Dec. 19--TONASKET -- A Canadian man told officials he drove about 225 miles Sunday after his 75-year-old wife died in the car next to him before calling authorities to find out whether he could cross the Canadian border with her.
"He wasn't sure what to do, so he kept driving," said Tonasket Police Chief Robert Burks.
He declined to release the 71-year-old man's name.
Burks said the couple was vacationing in Oregon when the woman began suffering from a medical condition. They were trying to get home to Oliver, B.C., but she died near Pasco, Wash., Burks said.

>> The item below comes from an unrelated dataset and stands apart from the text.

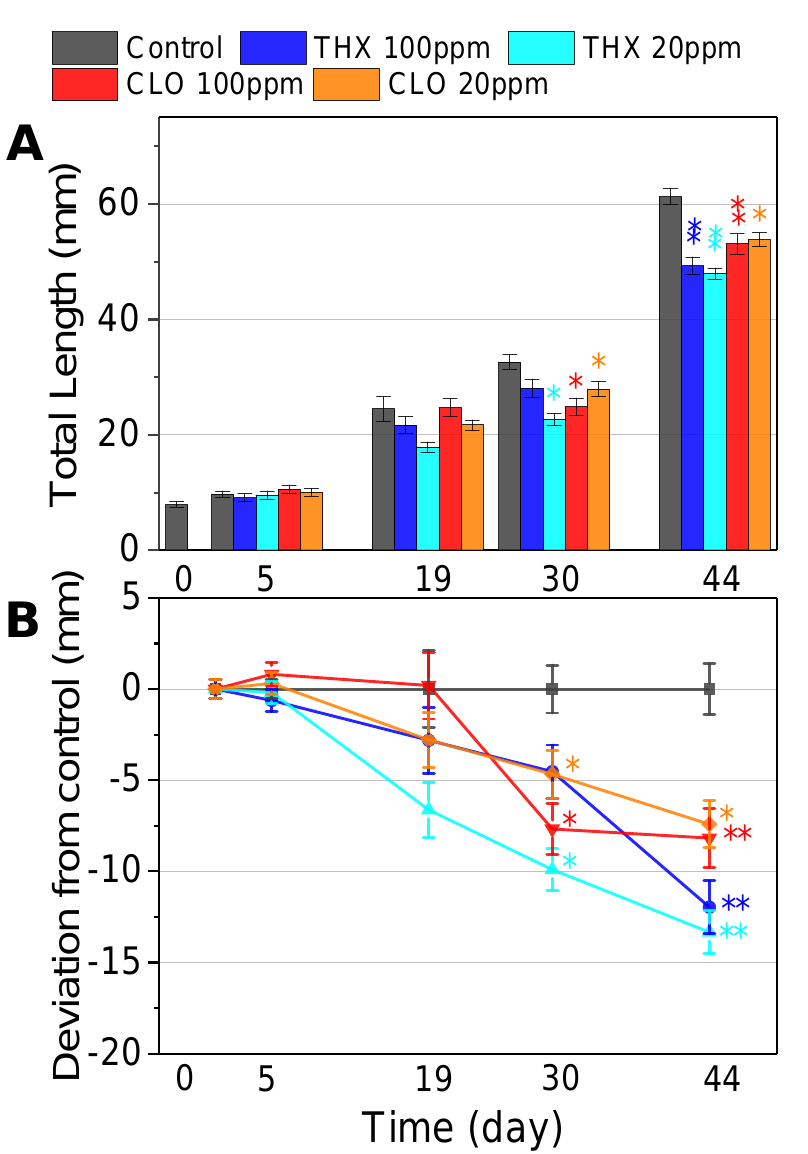
Figure 1. ( A ) Average total lengths (SE) of tadpoles ( Xenopus laevis ) measured incrementally from day 1 to day 44 post-hatch. Tadpoles were exposed in vivaria to thiamethoxam (THX), clothianidin (CLO), or pesticide-free control media. Lengths were measured from photographs of all individuals in each vivarium per treatment group ( n = 4 replicate vivaria per treatment group). One asterisk indicates significant difference from control by ANOVA at the day of sampling, and two asterisks indicate significance by ANOVA and MANOVA (days 30 and 44). ( B ) The difference in tadpole lengths (SE) within treatment groups are plotted relative to control lengths.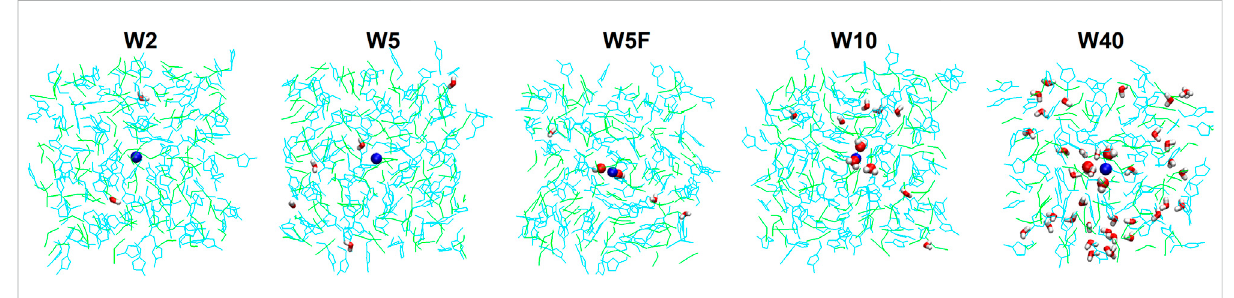
FIGURE 7 Snapshots of the simulated systems including W2, W5, W5F, W10, and W40. Water molecules in the sodium hydration shell and sodium cation are shown bythe spheremodel while EMIM + and DCA − arerepresented byline models with lightblueand green colors, respectively. The color code for atoms is sodium: blue, oxygen: red, and hydrogen: white.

The man called the vehicle emergency system, OnStar, outside of Tonasket, about 20 miles south of Canada, he said.
The man was asking to be put in touch with authorities at the border, said Okanogan County Sheriff Frank Rogers, whose dispatchers received the call at about 2:15 p.m.
He said the dispatcher learned that he believed his wife had died, and convinced him to stop at the Tonasket Police Department. "I think it was just not registering that he needed to stop. He was taking her home, probably, to deal with it up there," he said.
Burks said when the man arrived at the police station, his wife was transported to North Valley Hospital and pronounced dead there.
He said police determined there was nothing suspicious in her death, and have not asked for an autopsy.
The woman's body is still in Tonasket, he said.
"I believe that different permits have to get done to get a body across. I think that's all they're waiting for," he said.